I assume, in accordance with the stale conventions of our time, that the Prime Minister's treatment of his staff will soon be dubbed Bullygate. But I think we all knew that Gordon Brown is, shall we say, a difficult man to work for. So I broadly agree with Jonathan Pearce's take: the character of the man matters but it's hardly the best reason for thinking a change of Prime Minister overdue.
Meanwhile, as so often, there are few scenes more entertaining than the British press indulging its appetite for humbug and hypocrisy. Indeed, what with his penchant for screaming foul-mouthed abuse at subordinates and for flinging phones and anything else that comes to hand about the place, one could be forgiven for thinking that whatever his short-comings as Prime Minister, Gordon is at least qualified to edit a national newspaper...
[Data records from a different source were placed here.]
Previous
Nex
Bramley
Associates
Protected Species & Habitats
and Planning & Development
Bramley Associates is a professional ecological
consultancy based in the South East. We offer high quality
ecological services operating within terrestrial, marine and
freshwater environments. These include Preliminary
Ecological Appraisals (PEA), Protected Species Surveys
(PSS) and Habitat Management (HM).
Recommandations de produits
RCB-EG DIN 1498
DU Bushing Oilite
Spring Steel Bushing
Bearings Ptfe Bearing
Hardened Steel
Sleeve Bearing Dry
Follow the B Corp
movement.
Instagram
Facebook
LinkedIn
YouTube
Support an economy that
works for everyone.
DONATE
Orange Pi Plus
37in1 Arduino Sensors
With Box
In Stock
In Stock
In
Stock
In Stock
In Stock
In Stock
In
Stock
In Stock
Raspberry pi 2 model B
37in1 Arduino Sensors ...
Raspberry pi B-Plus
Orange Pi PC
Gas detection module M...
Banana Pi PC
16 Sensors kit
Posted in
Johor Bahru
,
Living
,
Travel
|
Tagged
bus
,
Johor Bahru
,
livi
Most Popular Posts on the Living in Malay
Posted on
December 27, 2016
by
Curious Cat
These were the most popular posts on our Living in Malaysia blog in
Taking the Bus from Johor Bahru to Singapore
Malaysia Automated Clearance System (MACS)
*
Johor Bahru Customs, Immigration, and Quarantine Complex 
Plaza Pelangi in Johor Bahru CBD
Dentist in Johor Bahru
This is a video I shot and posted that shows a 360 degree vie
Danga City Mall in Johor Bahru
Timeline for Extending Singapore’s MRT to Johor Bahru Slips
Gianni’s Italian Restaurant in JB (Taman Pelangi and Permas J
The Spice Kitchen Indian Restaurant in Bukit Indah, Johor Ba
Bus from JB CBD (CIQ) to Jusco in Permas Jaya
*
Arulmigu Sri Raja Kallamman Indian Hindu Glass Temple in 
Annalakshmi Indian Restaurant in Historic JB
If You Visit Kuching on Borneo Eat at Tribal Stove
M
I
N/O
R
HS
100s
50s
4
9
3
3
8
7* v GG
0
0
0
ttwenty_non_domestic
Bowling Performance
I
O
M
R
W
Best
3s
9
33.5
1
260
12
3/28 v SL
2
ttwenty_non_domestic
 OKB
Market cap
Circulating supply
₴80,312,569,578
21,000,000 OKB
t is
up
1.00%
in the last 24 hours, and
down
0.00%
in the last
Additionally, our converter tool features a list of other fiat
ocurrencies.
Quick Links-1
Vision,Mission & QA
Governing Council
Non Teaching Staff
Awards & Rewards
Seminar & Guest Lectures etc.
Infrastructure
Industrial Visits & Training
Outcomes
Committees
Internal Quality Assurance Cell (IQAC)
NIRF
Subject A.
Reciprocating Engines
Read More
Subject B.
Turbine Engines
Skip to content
Actually, the most damaging part of the Rawnsley Revelations may be this:
As Chancellor, Brown had often been able to do his Macavity trick of disappearing in a crisis. As Prime Minister, he could no longer play the mysterious cat. There is no hiding place at Number 10. He was on a steep learning curve. But since experience was supposed to be the reason he got the job, inexperience was not an alibi Brown could ever use. He sounded surprised to make the discovery that "hundreds of things pass your desk every week". He did not excel at multi-tasking. His preference and his forte were to concentrate on one big thing at a time. He had largely been able to do that at the Treasury, where he could focus on the four or five major events of a Chancellor's year. Prime Ministers can get hit by four or five major events in a month, even a week. "As Prime Minister, you are bombarded with things, everything happens in real time," says one Downing Street official who closely observed both Blair and Brown.
Torrential volumes of business flow through Downing Street, much of it demanding instant attention. Civil servants at the Treasury had adapted to and covered for Brown's chaotic and intermittently intense way of making decisions. Officials at Number 10 and the Cabinet Office were at a loss how to deal with his working habits. Confronted with difficult decisions, one senior civil servant found: "He just delays and delays, thinking he will get a better set of options later. But quite often the options just get worse."
That's a picture of a broken, dysfunctional government run by a man most unlikely to be able to change his ways. Poor Gordon, capax imperii and all that. But this, rather than the swearing the and phone-flinging, is what actually matters.“
This was exacerbated because Brown was so power-hugging. Geoff Hoon summarises it well: "One of the great ironies of Tony and Gordon is that both of them didn't have any time for ministers. The difference is that Tony broadly let you get on with it. He wasn't much interested unless something went wrong. In contrast, Gordon wants to interfere in every-thing. He's temperamentally incapable of delegating responsibility. So he drives himself demented."